Haaland joined Sancho at Borussia Dortmund in January 2020 and has enjoyed playing alongside the England international.

“He’s a fantastic player, and the stats don’t lie, what he’s been doing for us this season, so he’s a fantastic player and he will become even better,” Haaland told ESPN in May 2020. “We are lucky to have him here.”

Jude Bellingham

After impressing at Birmingham City, Bellingham decided to follow in Sancho’s footsteps by joining Dortmund in 2020.

“Sancho is really very important to me,” Bellingham told Kicker in October 2020. “Not just because he comes from the same country as me or because he speaks the same language.

“Even more important is how he puts his arm around me, but also around the other young players…how he strengthens us in our abilities, gives us confidence. He’s a great role model for English players my age. To get praise and encouragement from him means a lot to me. That helps me a lot.”

Xavi Hernandez

When probed by Catalan newspaper La Vanguarida in 2020 over who he would sign if he were Barcelona boss, Xavi admitted: “I would sign wingers, players similar to Neymar. I don’t know if he would fit in (because of off-the-field issues) but in a football sense I know he would be a great signing.

“Barcelona have players who can play inside they need wingers like the ones Bayern have. They don’t need many: Jadon Sancho, Serge Gnabry.”

High praise from one of the game’s leading figures. Maybe we’ll see Sancho strut his stuff at the Camp Nou at some point in the 2020s…

Jordan Henderson

The Liverpool captain has played alongside Sancho with England and will now be playing against him in the Premier League.

“A lot of people are speaking about him,” Henderson told Rio Ferdinand’s YouTube channel in 2020. “He is a top player, a special player, that in training he has got something different and he’s sharp and able to get past players with ease.

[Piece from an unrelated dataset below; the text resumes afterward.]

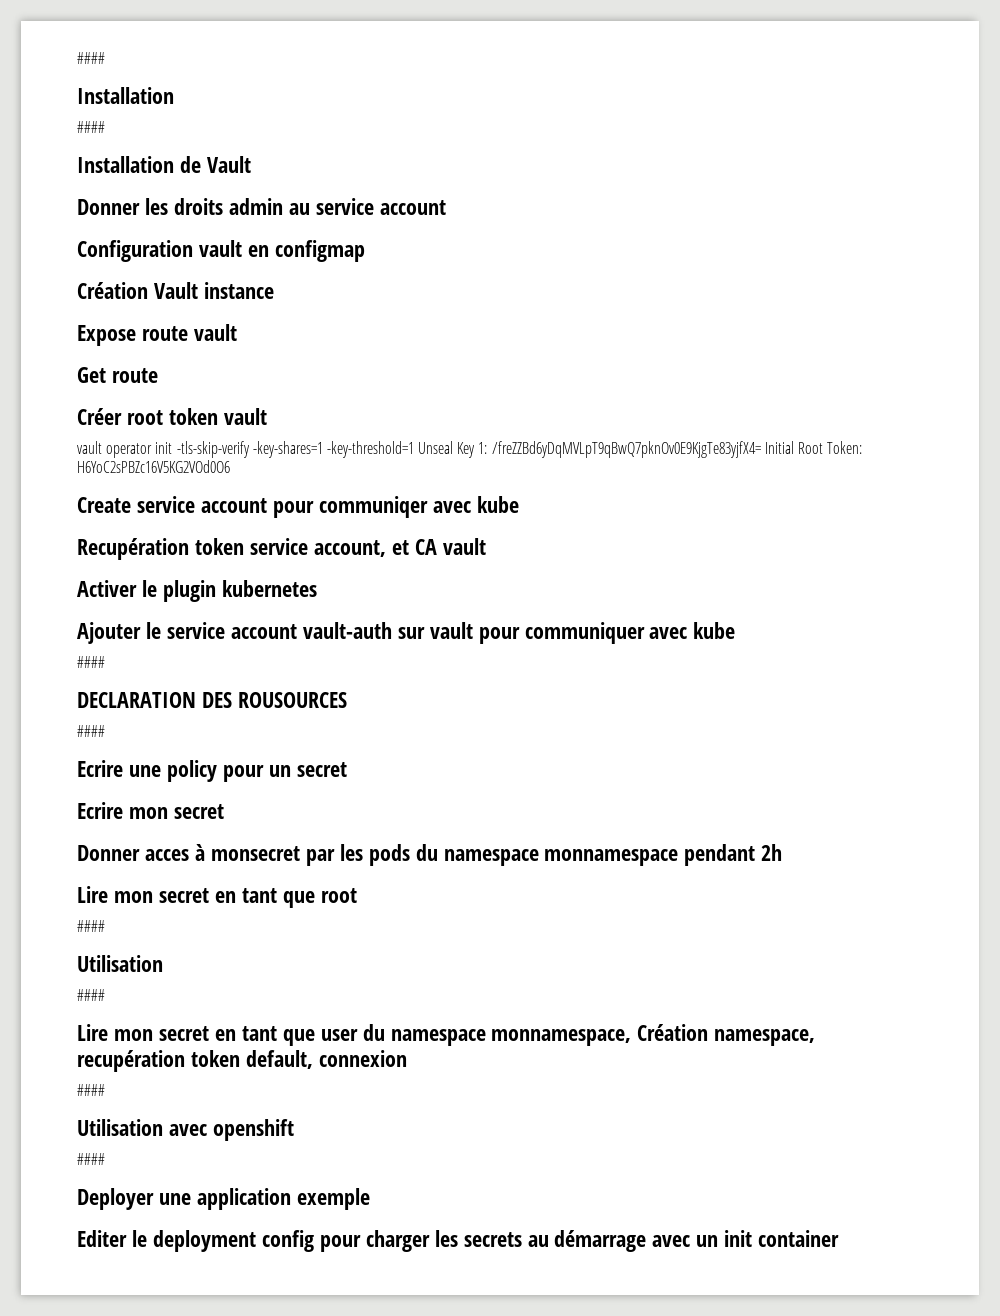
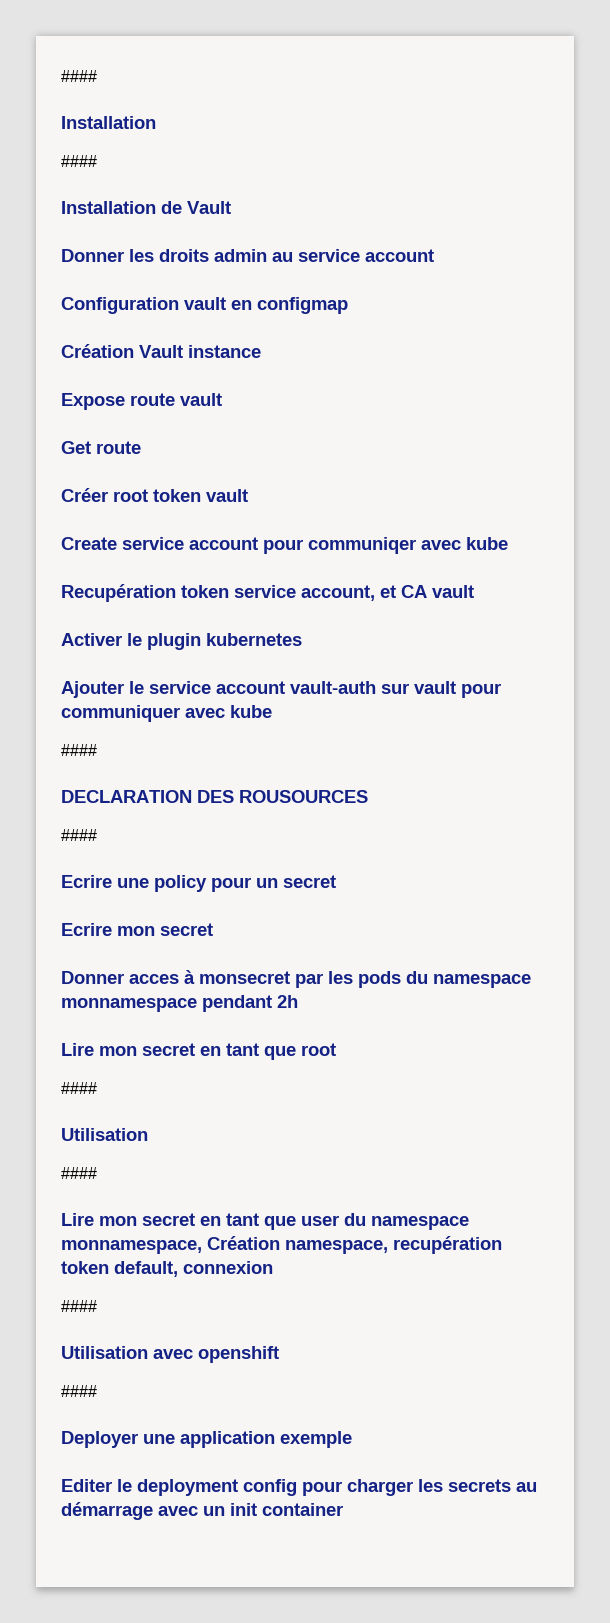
[77,441,863,458] [77,460,230,473] // vault operator init -tls-skip-verify -key-shares=1 -key-threshold=1 Unseal Key 1: /freZZBd6yDqMVLpT9qBwQ7pknOv0E9KjgTe83yjfX4= Initial Root Token: H6YoC2sPBZc16V5KG2VOd0O6 -> (248, 495) none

“Also he’s got a good head on his shoulders, he loves football, wants to improve, listen and learn so if he just continues on that path the sky’s the limit for him really.”

Sir Alex Ferguson

Ferguson was full of praise for Sancho ahead of England’s game against Scotland at Euro 2020.

“I think a lot of Jadon Sancho, with his one-on-one duels, as an assister and scorer, he is extremely dangerous,” Ferguson told SportBild. “He has so much potential, he helps the team. That’s why he’ll be valuable to England over the course of the tournament.”

Marcus Rashford

“It would be good, Sancho’s a great player and he’s like a new generation player,” Rashford said in 2020 when asked about the idea of playing alongside Sancho.

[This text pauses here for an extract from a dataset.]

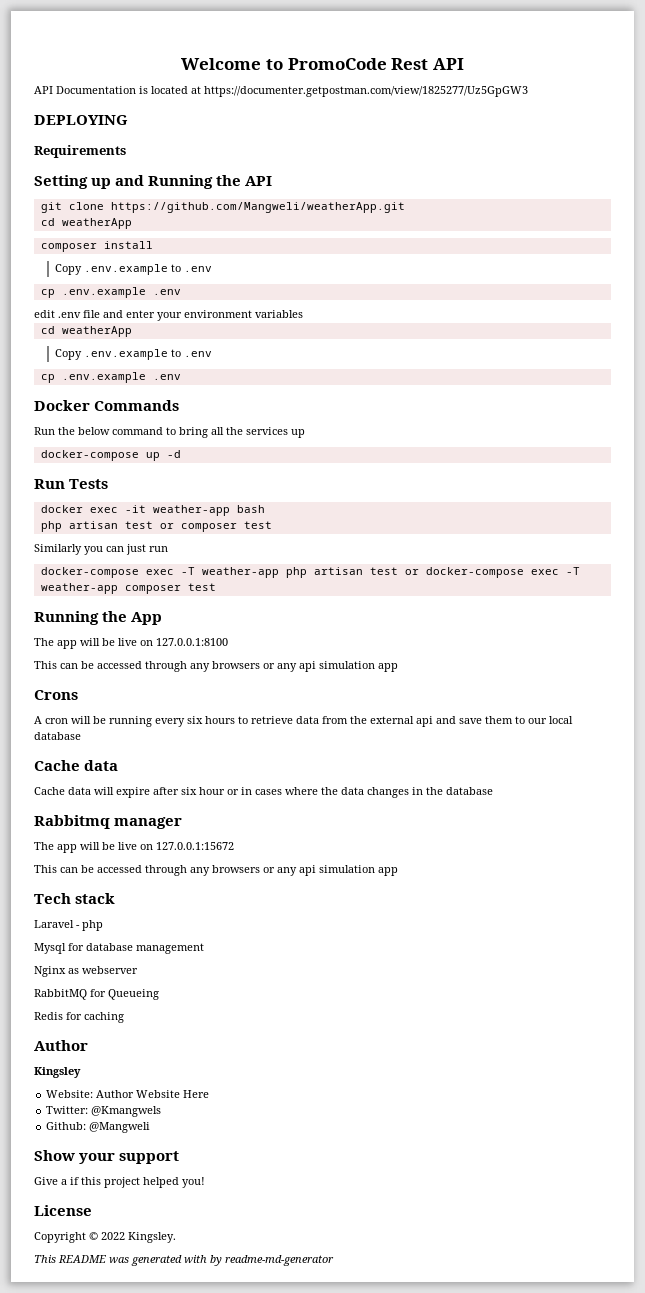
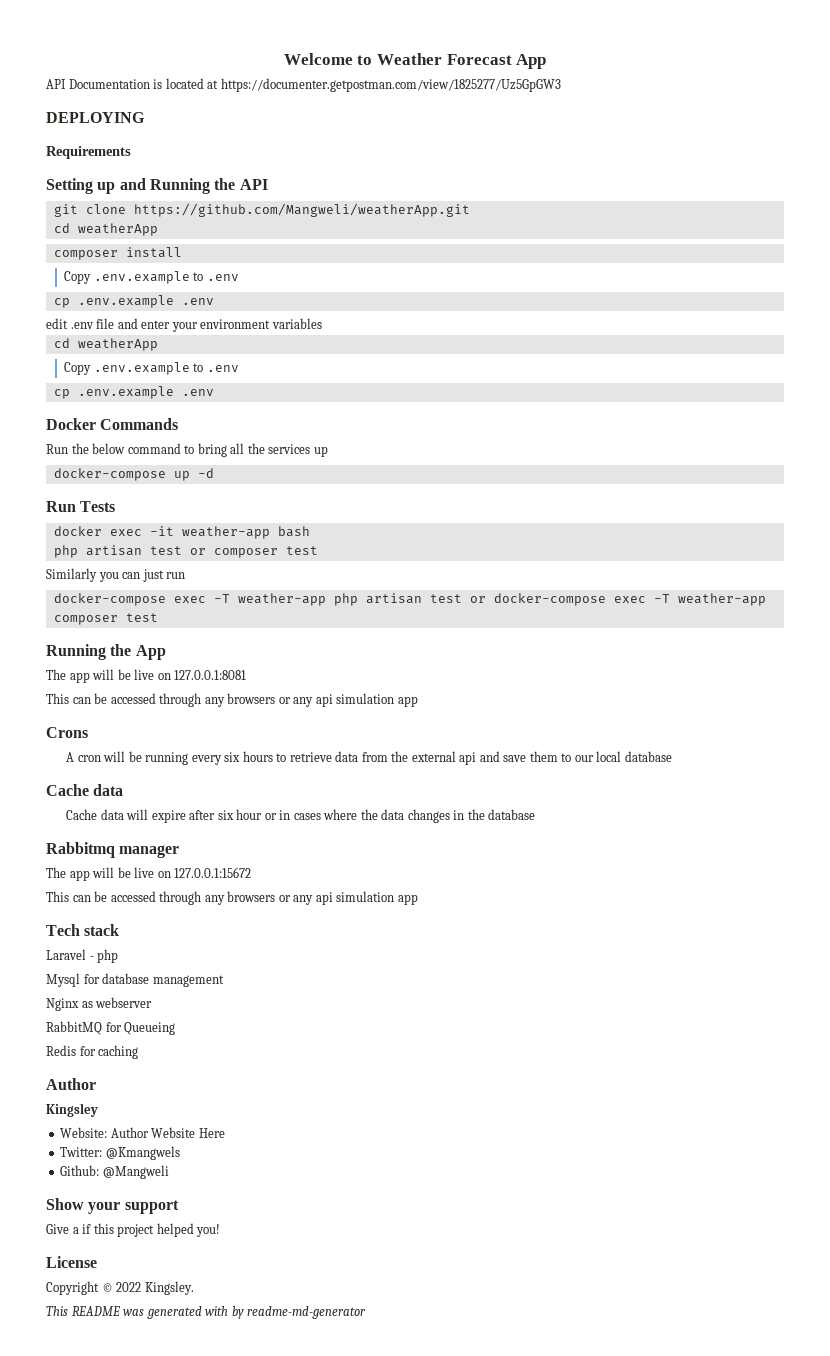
[287,58,464,70] PromoCode Rest API -> [376,53,547,69] Weather Forecast App
[156,638,228,646] 127.0.0.1:8100 -> [174,670,247,680] 127.0.0.1:8081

“It’s definitely exciting to watch him become the player he’s becoming. Hopefully, we can play together, that would be good. He plays off the cuff, he’s creative and imaginative, these are the things you need to be world-class.”

Jamie Carragher

“I think he could be a superstar, I really do,” Carragher told Sky Sports before the start of the 2021-22 season.

“You look at his numbers in German football. Gary [Neville] has mentioned that they need this player on the right side, at times I think he is as good on the left if you look at his stats.”

And, despite Sancho’s early-season struggles, Carragher backed his prediction.

“I’m not trying to back out of it,” he said in December. “I wanted to actually watch Jadon Sancho because I had spoken so much about how well he’d done at Dortmund.

“And I think at the end of last season we didn’t put him in our Euros squad and we got a lot of stick for that on social media. I hadn’t seen enough from him and when I’d seen him in an England shirt I hadn’t been that impressed.

“He was one to watch as in ‘I want to see what he’s about’. Listen, it hasn’t started well for him, but he’s still a young player, he’s got plenty of time.”

Jadon Sancho

And the man himself?

“The street football will never leave me,” Sancho said in an interview with Dortmund’s YouTube channel in 2019. “I grew up with it.

“What I learned from street football is what I have always been doing. It is very different. Football is about having fun.”